In the emerging market of Advanced Air Mobility (AAM), aerospace companies have been designing and prototyping electric and hybrid vehicles to revolutionize travel. These vehicles must have low noise and particulate emissions while also having enough propulsive efficiency to complete the mission. This thesis aims to study the relationship between noise and propulsive efficiency as related to any aircraft equipped with an electric motor and a variable pitch rotor/propeller. The combination of the electric motor with the variable pitch propeller/rotor allows for a decoupled rotational speed and torque generation, meaning that the electric motor can generate the same amount of torque while operating at different rotational speeds. This feature allows the rotor/propeller to hold constant thrust at different combinations of rotational speeds and torque, by adjusting the collective pitch of the blades.

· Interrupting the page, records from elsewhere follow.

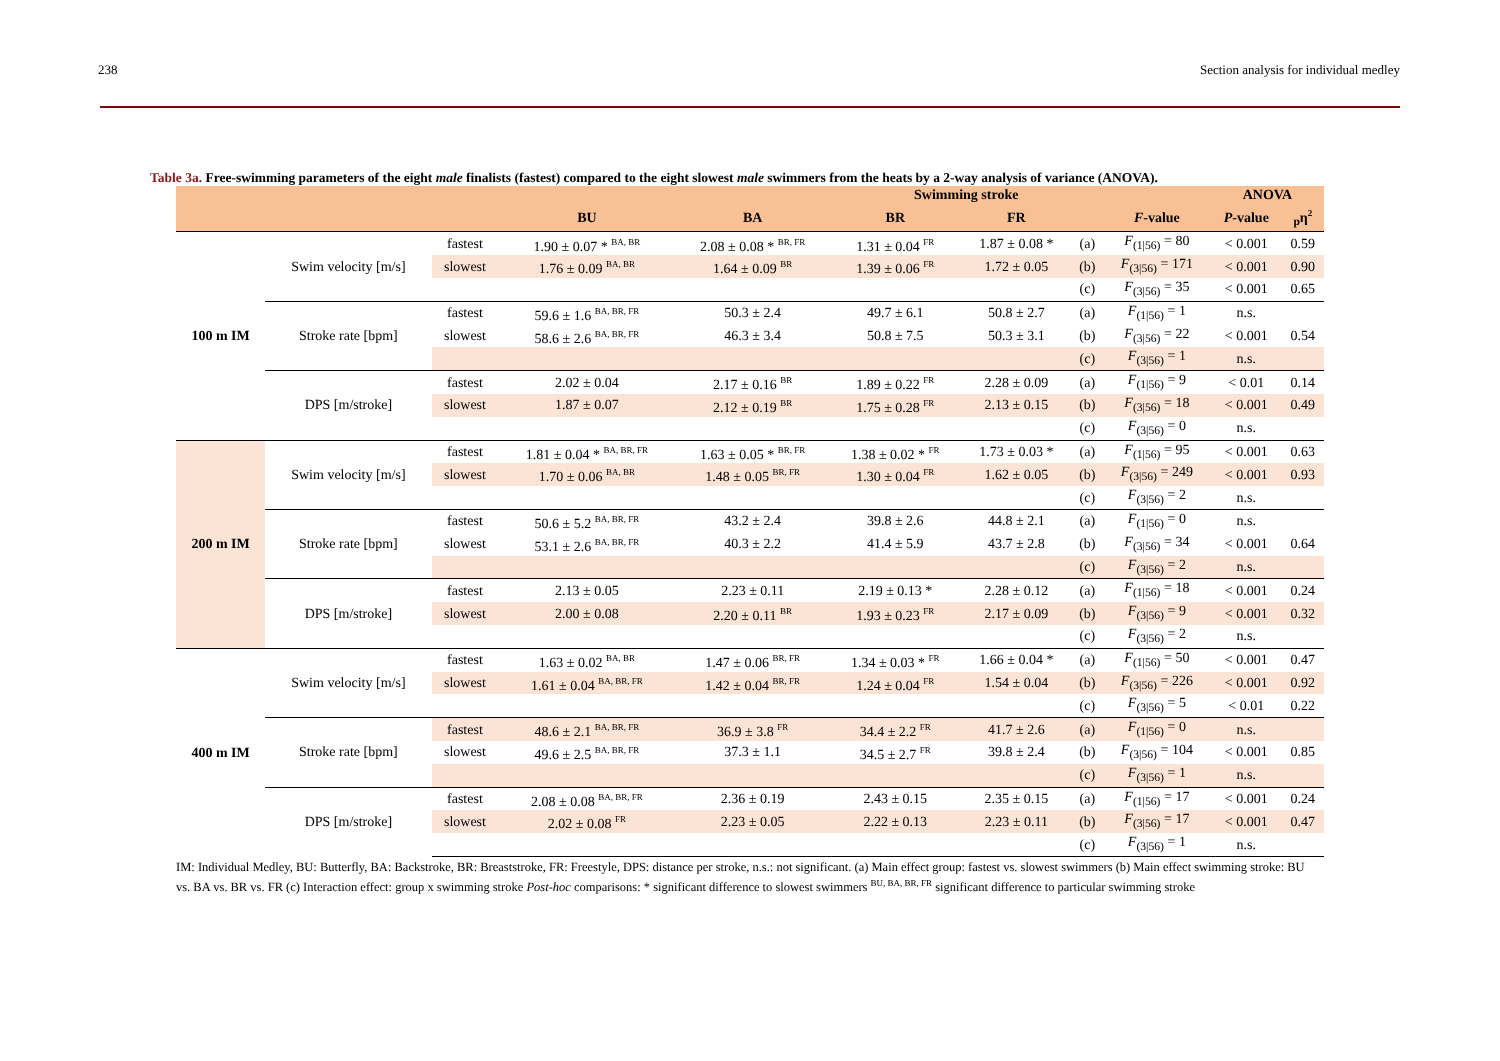238 Section analysis for individual medley
Table 3a. Free-swimming parameters of the eight male finalists (fastest) compared to the eight slowest male swimmers from the heats by a 2-way analysis of variance (ANOVA).
| | | | | | Swimming stroke | | | | ANOVA | |
| --- | --- | --- | --- | --- | --- | --- | --- | --- | --- | --- |
| | | | BU | BA | BR | FR | | F -value | P -value | <sub>p</sub>η<sup>2</sup> |
| 100 m IM | Swim velocity [m/s] | fastest | 1.90 ± 0.07 * <sup>BA, BR</sup> | 2.08 ± 0.08 * <sup>BR, FR</sup> | 1.31 ± 0.04 <sup>FR</sup> | 1.87 ± 0.08 * | (a) | F<sub>(1/56)</sub> = 80 | < 0.001 | 0.59 |
| | | slowest | 1.76 ± 0.09 <sup>BA, BR</sup> | 1.64 ± 0.09 <sup>BR</sup> | 1.39 ± 0.06 <sup>FR</sup> | 1.72 ± 0.05 | (b) | F<sub>(3/56)</sub> = 171 | < 0.001 | 0.90 |
| | | | | | | | (c) | F<sub>(3/56)</sub> = 35 | < 0.001 | 0.65 |
| | Stroke rate [bpm] | fastest | 59.6 ± 1.6 <sup>BA, BR, FR</sup> | 50.3 ± 2.4 | 49.7 ± 6.1 | 50.8 ± 2.7 | (a) | F<sub>(1/56)</sub> = 1 | n.s. | |
| | | slowest | 58.6 ± 2.6 <sup>BA, BR, FR</sup> | 46.3 ± 3.4 | 50.8 ± 7.5 | 50.3 ± 3.1 | (b) | F<sub>(3/56)</sub> = 22 | < 0.001 | 0.54 |
| | | | | | | | (c) | F<sub>(3/56)</sub> = 1 | n.s. | |
| | DPS [m/stroke] | fastest | 2.02 ± 0.04 | 2.17 ± 0.16 <sup>BR</sup> | 1.89 ± 0.22 <sup>FR</sup> | 2.28 ± 0.09 | (a) | F<sub>(1/56)</sub> = 9 | < 0.01 | 0.14 |
| | | slowest | 1.87 ± 0.07 | 2.12 ± 0.19 <sup>BR</sup> | 1.75 ± 0.28 <sup>FR</sup> | 2.13 ± 0.15 | (b) | F<sub>(3/56)</sub> = 18 | < 0.001 | 0.49 |
| | | | | | | | (c) | F<sub>(3/56)</sub> = 0 | n.s. | |
| 200 m IM | Swim velocity [m/s] | fastest | 1.81 ± 0.04 * <sup>BA, BR, FR</sup> | 1.63 ± 0.05 * <sup>BR, FR</sup> | 1.38 ± 0.02 * <sup>FR</sup> | 1.73 ± 0.03 * | (a) | F<sub>(1/56)</sub> = 95 | < 0.001 | 0.63 |
| | | slowest | 1.70 ± 0.06 <sup>BA, BR</sup> | 1.48 ± 0.05 <sup>BR, FR</sup> | 1.30 ± 0.04 <sup>FR</sup> | 1.62 ± 0.05 | (b) | F<sub>(3/56)</sub> = 249 | < 0.001 | 0.93 |
| | | | | | | | (c) | F<sub>(3/56)</sub> = 2 | n.s. | |
| | Stroke rate [bpm] | fastest | 50.6 ± 5.2 <sup>BA, BR, FR</sup> | 43.2 ± 2.4 | 39.8 ± 2.6 | 44.8 ± 2.1 | (a) | F<sub>(1/56)</sub> = 0 | n.s. | |
| | | slowest | 53.1 ± 2.6 <sup>BA, BR, FR</sup> | 40.3 ± 2.2 | 41.4 ± 5.9 | 43.7 ± 2.8 | (b) | F<sub>(3/56)</sub> = 34 | < 0.001 | 0.64 |
| | | | | | | | (c) | F<sub>(3/56)</sub> = 2 | n.s. | |
| | DPS [m/stroke] | fastest | 2.13 ± 0.05 | 2.23 ± 0.11 | 2.19 ± 0.13 * | 2.28 ± 0.12 | (a) | F<sub>(1/56)</sub> = 18 | < 0.001 | 0.24 |
| | | slowest | 2.00 ± 0.08 | 2.20 ± 0.11 <sup>BR</sup> | 1.93 ± 0.23 <sup>FR</sup> | 2.17 ± 0.09 | (b) | F<sub>(3/56)</sub> = 9 | < 0.001 | 0.32 |
| | | | | | | | (c) | F<sub>(3/56)</sub> = 2 | n.s. | |
| 400 m IM | Swim velocity [m/s] | fastest | 1.63 ± 0.02 <sup>BA, BR</sup> | 1.47 ± 0.06 <sup>BR, FR</sup> | 1.34 ± 0.03 * <sup>FR</sup> | 1.66 ± 0.04 * | (a) | F<sub>(1/56)</sub> = 50 | < 0.001 | 0.47 |
| | | slowest | 1.61 ± 0.04 <sup>BA, BR, FR</sup> | 1.42 ± 0.04 <sup>BR, FR</sup> | 1.24 ± 0.04 <sup>FR</sup> | 1.54 ± 0.04 | (b) | F<sub>(3/56)</sub> = 226 | < 0.001 | 0.92 |
| | | | | | | | (c) | F<sub>(3/56)</sub> = 5 | < 0.01 | 0.22 |
| | Stroke rate [bpm] | fastest | 48.6 ± 2.1 <sup>BA, BR, FR</sup> | 36.9 ± 3.8 <sup>FR</sup> | 34.4 ± 2.2 <sup>FR</sup> | 41.7 ± 2.6 | (a) | F<sub>(1/56)</sub> = 0 | n.s. | |
| | | slowest | 49.6 ± 2.5 <sup>BA, BR, FR</sup> | 37.3 ± 1.1 | 34.5 ± 2.7 <sup>FR</sup> | 39.8 ± 2.4 | (b) | F<sub>(3/56)</sub> = 104 | < 0.001 | 0.85 |
| | | | | | | | (c) | F<sub>(3/56)</sub> = 1 | n.s. | |
| | DPS [m/stroke] | fastest | 2.08 ± 0.08 <sup>BA, BR, FR</sup> | 2.36 ± 0.19 | 2.43 ± 0.15 | 2.35 ± 0.15 | (a) | F<sub>(1/56)</sub> = 17 | < 0.001 | 0.24 |
| | | slowest | 2.02 ± 0.08 <sup>FR</sup> | 2.23 ± 0.05 | 2.22 ± 0.13 | 2.23 ± 0.11 | (b) | F<sub>(3/56)</sub> = 17 | < 0.001 | 0.47 |
| | | | | | | | (c) | F<sub>(3/56)</sub> = 1 | n.s. | |
IM: Individual Medley, BU: Butterfly, BA: Backstroke, BR: Breaststroke, FR: Freestyle, DPS: distance per stroke, n.s.: not significant. (a) Main effect group: fastest vs. slowest swimmers (b) Main effect swimming stroke: BU vs. BA vs. BR vs. FR (c) Interaction effect: group x swimming stroke Post-hoc comparisons: * significant difference to slowest swimmers <sup>BU, BA, BR, FR</sup> significant difference to particular swimming stroke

This research will show that, for a rotor at constant thrust, the minimum noise (from loading and thickness contributions) and minimum power operating points in terms of rotor RPM and collective blade pitch, are not the same thus leading to the fact that it takes increased energy to decrease noise. A MATLAB code is developed to investigate the power and noise relationship by employing several functions to integrate XFOIL and Blade Element Momentum Theory for the rotor performance calculations and WOPWOP for thickness and loading noise analysis. Broadband noise is not included in the analysis herein. In addition, this thesis will present the design and build of a rotor test stand used to test rotors to validate the simulation results and provide hardware-based solutions for the power required by a rotor in hover. Based on the experimental and simulation results, a closed form equation is also proposed that shows the power required for a rotor at constant thrust, and it can be included in a preliminary rotor performance analysis for AAM vehicle design.